17 Ağustos depreminde Kızılay'ın sahada olduğunu ifade eden Kınık, "O gün Kızılay sahadaydı. O gün devlet kendi bakanları, valilileri ile haberleşemeyecek bir zaaf içerisindeydi. Bizler de hazırlıksızdık. Ama 150 yıllık refleksimiz var. Kızılaycılar, insan kaynaklarında çalışanından, mali şubesinden, çalışanın vazifesine dahil olmayan arkadaşlarımız da dahil olmak üzere herkes sahada seferber oldu. O günlerde çalışan sayımız 2 bin civarındaydı. 1999 depremi anıldığında sürekli olarak Kızılay bir günah keçisi olarak suçlanır. Kızılay’ın afet stoklarındaki olumsuzluklar dile getirilir. O gün sahaya ilk varan, ilk ekmek ulaştıran, ilk çorbayı kaynatan, ilk çadırı kuran, ilk yaralıya el uzatan, ilk sağlık hizmetini veren, hastanelere ilk yaralı ulaştıran tek bir kurum vardı, o da Kızılay’dı. Bugün biz de o günleri eleştiriyoruz. O günlerdeki hazırlıklarımızı ve hazırlıksızlıklarımızı eleştiriyoruz. Ama ben hazırsam, çocuklarım, ailem hazırsa toplum, devlet ve millet olarak hazırız." diye konuştu.
"OLASI BİR İSTANBUL DEPREMİ YÖNETİLEMEZ SEVİYEDE OLACAK"

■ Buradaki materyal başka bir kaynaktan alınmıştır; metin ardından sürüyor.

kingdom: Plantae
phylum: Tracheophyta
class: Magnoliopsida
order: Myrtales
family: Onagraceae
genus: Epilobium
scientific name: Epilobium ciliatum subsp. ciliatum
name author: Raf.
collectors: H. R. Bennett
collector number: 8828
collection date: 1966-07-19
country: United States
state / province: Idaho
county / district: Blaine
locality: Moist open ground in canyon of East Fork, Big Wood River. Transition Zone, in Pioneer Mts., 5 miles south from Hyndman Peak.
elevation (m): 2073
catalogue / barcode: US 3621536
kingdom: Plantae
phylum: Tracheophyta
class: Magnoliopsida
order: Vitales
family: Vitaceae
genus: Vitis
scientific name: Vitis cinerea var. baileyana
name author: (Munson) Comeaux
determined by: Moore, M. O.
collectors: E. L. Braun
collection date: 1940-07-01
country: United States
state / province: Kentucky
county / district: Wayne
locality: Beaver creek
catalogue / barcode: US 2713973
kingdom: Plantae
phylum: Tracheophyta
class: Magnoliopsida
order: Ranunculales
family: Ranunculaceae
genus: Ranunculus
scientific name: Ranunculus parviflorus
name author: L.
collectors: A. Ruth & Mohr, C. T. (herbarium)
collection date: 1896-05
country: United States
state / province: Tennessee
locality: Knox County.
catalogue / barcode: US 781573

İstanbul’da olası bir depremde yoğun nüfus nedeniyle arama ve kurtarma çalışmalarının yetersiz kalabileceğini belirten Prof. Dr. Miktad Kadıoğlu, "Toplum tabanlı afet yönetimi çok önemli. İstanbul’da bir deprem bekliyoruz. Bizi orada kurtarmaya gelen kişiler bile depremzede olacak. Arama kurtarma ekipleri, polisler başta olmak üzere tüm ekipler depremzede olacak ve biz kendi başımıza kalacağız. Altın saat denen ilk 72 saatte birbirimizi kurtaracağız. Bunu yaparken ne kadar becerikli ve bilgili olursak o kadar kendimizi kurtarabiliriz. Başka türlüsü mümkün değil. Şu anda İstanbul’daki deprem yönetilemez seviyede. İstanbul’da depremde hayatını kaybedecek olsa o insanları gömecek yer yok. İstanbul’da olacak bir deprem yönetilmez bir seviyede olacaktır." dedi.
Yapılan konuşmaların ardından 17 Ağustos 1999 Depreminde gönüllü olarak görev alan yabancı ülkelerin arama kurtarma personellerine plaket verildi.